Descrição de chapéu

Como superministro, Moro faz uma aposta total no seu futuro político

Juiz pode se cacifar à Presidência ou sumir, como o seu análogo da Operação Mãos Limpas na Itália

Igor Gielow
São Paulo

Ao iniciar a carreira política na qual prometeu nunca enveredar, Sergio Moro tem uma avenida de riscos e oportunidades à frente.

Sergio Moro e Paulo Guedes, o futuro ministro da Economia, após encontrarem Bolsonaro
Sergio Moro e Paulo Guedes, o futuro ministro da Economia, após encontrarem Bolsonaro - Mauro Pimentel/AFP

Os problemas já estão precificados. O principal é a suspeição automática sobre Moro, em que pese que ele condenou gente de toda coloração partidária, na condução do caso de Luiz Inácio Lula da Silva (PT). Aqui é política, não justiça: a aparência conta tanto ou mais do que o que de fato ocorreu. Não dá para dizer, contudo, que não era algo esperado.

Além disso, será interessante ver como o futuro ministro irá se comportar, por exemplo, ao lado do colega Onyx Lorenzoni (DEM-RS). Além de novo chefe da Casa Civil, o deputado admitiu ter recebido caixa dois da JBS no ano passado. Na função de timoneiro da Lava Jato, Moro é um dos responsáveis pelo fato de que um crime considerado banal por políticos tornou-se pecado mortal.

Mais: o juiz cuidará da Segurança Pública, que havia sido extirpada da Justiça no começo do ano. As propostas polêmicas de Jair Bolsonaro (PSL) e seu entorno serão aceitáveis? Como juiz, ele considera isentar policiais que matam em serviço de qualquer processo legal? E como ministro?

O outro lado é claro: as questões acima costumam só incomodar aqueles que já rejeitam Bolsonaro e qualquer coisa associada ao presidente eleito. Logo, para Moro é uma questão de ou tapar o nariz ou inspirar profundamente por concordância; tanto faz no fim.

Há riscos práticos de resultados. A Lava Jato, ao ser "levada para o governo", deixa de ser uma força multidisciplinar exposta a escrutínio, freios e contrapesos das diferentes instituições que a compõem. Claro, não se fala aqui do fim da operação, mas de sua desmoralização.

Como diria Ben Parker (o tio do Homem-Aranha), com grandes poderes vêm grandes responsabilidades. Se Moro será um superministro, terá de fazer escolhas ponderadas para não ser visto como uma espécie de J. Edgar Hoover tropical —o mítico diretor do FBI que passou 48 anos chefiando a arapongagem americana, pois todos os políticos temiam o alcance de sua rede de investigação.

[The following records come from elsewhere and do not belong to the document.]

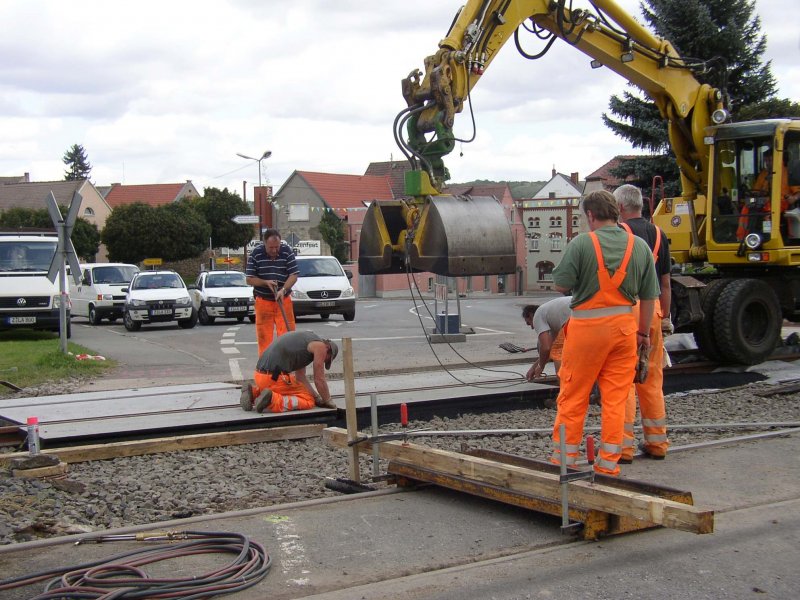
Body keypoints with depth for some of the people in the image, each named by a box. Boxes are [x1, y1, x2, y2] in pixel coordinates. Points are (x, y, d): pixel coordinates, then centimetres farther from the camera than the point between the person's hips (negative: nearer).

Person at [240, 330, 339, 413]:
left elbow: (300, 376, 28)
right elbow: (319, 380, 1)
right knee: (309, 401, -3)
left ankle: (254, 392, 14)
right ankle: (273, 401, -18)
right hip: (274, 378, -9)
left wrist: (317, 397, 26)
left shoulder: (306, 339, 26)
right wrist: (328, 401, 15)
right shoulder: (320, 346, -1)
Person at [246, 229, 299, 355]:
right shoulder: (256, 254, -6)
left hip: (284, 300, 1)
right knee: (264, 338, 3)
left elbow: (293, 275, -5)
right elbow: (249, 279, -3)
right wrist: (266, 282, -18)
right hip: (263, 301, 0)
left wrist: (283, 290, -20)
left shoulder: (287, 251, -5)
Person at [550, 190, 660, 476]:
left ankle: (563, 460, 13)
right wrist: (643, 331, 17)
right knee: (616, 398, 8)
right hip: (624, 325, 4)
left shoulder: (581, 244, -10)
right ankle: (608, 464, 12)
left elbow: (561, 285, -10)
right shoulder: (640, 246, 4)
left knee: (572, 397, 6)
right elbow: (649, 296, 8)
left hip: (587, 325, -4)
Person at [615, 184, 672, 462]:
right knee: (653, 379, 13)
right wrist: (666, 316, 20)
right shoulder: (658, 234, 12)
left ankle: (623, 446, 0)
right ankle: (657, 443, 20)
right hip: (652, 309, 6)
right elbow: (666, 282, 14)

Isso, obviamente, é assunto para quando a realidade se colocar. Assim como o ônus e o desgaste por decisões que afetem direitos civis que, digamos, sejam derrubadas no Supremo Tribunal Federal. Nisso, Bolsonaro acertou em cheio: Moro é um anteparo.

O lado dos prós é relativamente simples. Se aplicar seus superpoderes corretamente e lograr qualquer coordenação com os estados para enfrentar a epidemia de homicídios brasileira, se usar os órgãos de inteligência financeira para não depender apenas do controle da fronteira porosa para frear o PCC, Moro ficará com os louros.

A agenda de combate ao crime organizado, de resto interligada aos 64 mil mártires anuais da violência, já é prioridade do setor militar da equipe de Bolsonaro; se trouxer sua experiência da Lava Jato para a mesa, algo de novo pode surgir.

E aí ser ministro do Supremo passa a ser um prêmio de consolação: a meta tornar-se um ator para disputar a Presidência. Se em 2022 ou em 2026, aí extrapolamos a futurologia.

Como estudioso da Operação Mãos Limpas, a Lava Jato da Itália dos anos 1990 na qual se inspirou, o juiz deve estar a par do destino não muito honroso de Antonio di Pietro, que era o Sergio Moro da ocasião. Ele entrou no governo como ministro (voltaria na década seguinte), tentou viabilizar um partido político em cima de "valores", virou celebridade nacional mas, com o tempo, evanesceu nos meandros da política que quis reformar. Vejamos o que acontecerá aqui.